Comment le Christ, par l’Eglise, a-t-il encore un corps ? (Dit en passant aussi, le corps du Christ, ce sont les massacrés, les enfants brisés, les malades à en mourir.) Comment, puisque nous sommes engagés dans la semaine de prière pour l’unité des chrétiens, le corps du Christ pourrait-il être vivant à être divisé ? Un corps démembré, voire découpé, disséqué, c’est au bas mot, un corps blessé, plus souvent un cadavre. L’unité des chrétiens n’est pas optionnelle. Sans elle, il n’y a au mieux qu’un corps terriblement limité, voire une dépouille.
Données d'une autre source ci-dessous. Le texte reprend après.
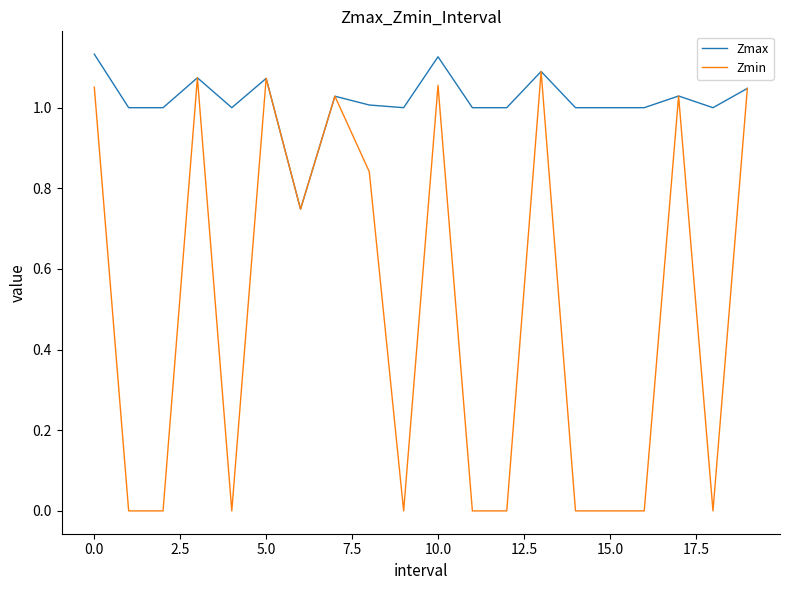

Rank the series by their average value, from lowest to highest.

Zmin, Zmax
De quoi l’Eglise a-t-elle besoin pour être la présence de Jésus en notre monde ? Elle a besoin de tous les membres. Un corps auquel manque des membres, avons-nous dit, est un corps handicapé. Certes, l’Eglise manquera toujours de membres. Elle n’est pas complète, ne peut l’être ; elle ne peut se prendre pour la réalisation achevée, parfaite, de la résurrection.

La liste des charismes n’est pas exhaustive ; elle n’est que trop peu hétéroclite. Il est bien des manières d’être membres. Aujourd’hui, il y a encore de nombreux charismes, plus permanents ou plus ponctuels, au service de l’annonce du Christ ou de l’organisation du corps, ou peu reliés à l’institution. Pourrions-nous en faire une liste ? En quoi chacun se comprend-il membre ? En quoi reconnaissons-nous les autres comme membres du corps ?
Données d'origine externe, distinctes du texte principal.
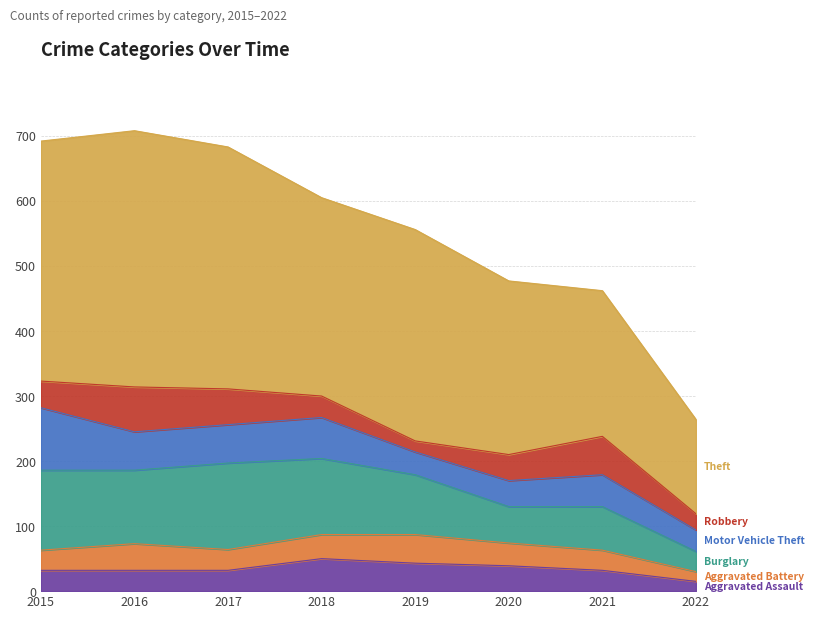

What value does the Theft series have at 2018, to the nearest 50?

300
Les personnes âgées, dépendantes, ne peuvent plus faire grand-chose. Comment sont-elles membres ? Quel charisme leur reconnaît le corps ? Dans notre diocèse, le ministère ordonné devient extrêmement limité en nombre. Un sixième des paroisses dont la nôtre est sans curé, un tiers a un curé venu d’Afrique. C’est dire l’essoufflement, la disparition du ministère presbytéral. Assurément, et peut-être à tort, le curé est en outre le permanent de la paroisse. Qui, en l’absence de curé, sont les permanents, repérés comme ceux auxquels on peut s’adresser, ceux qui mettent en relation ? Ce ministère de « portier », pas forcément presbytéral, ce ministère de porte de l’Eglise, qui en a le charisme aujourd’hui ?

Devant l’effondrement du ministère presbytéral, on pourrait penser, même fort peu clérical, que c’en est fait du corps du Christ et des charismes. Mais il y a le corps du Christ. Devant l’effondrement du nombre de pratiquants du dimanche, on pourrait penser qu’il n’est plus guère de membres. Or, la fréquentation de la messe dominicale n’est pas l’estampille des membres du corps. C’est seulement un charisme parmi d’autres, celui de marquer, par le rassemblement, qu’il y a le corps du Christ. Quels charismes reconnaissons-nous ? A ne pas voir certains, il se pourrait que nous écartions des membres du corps du Christ. Il y a tant de charismes, à commencer par la charité, la plus grande (1 Co 13), qui ne passera jamais.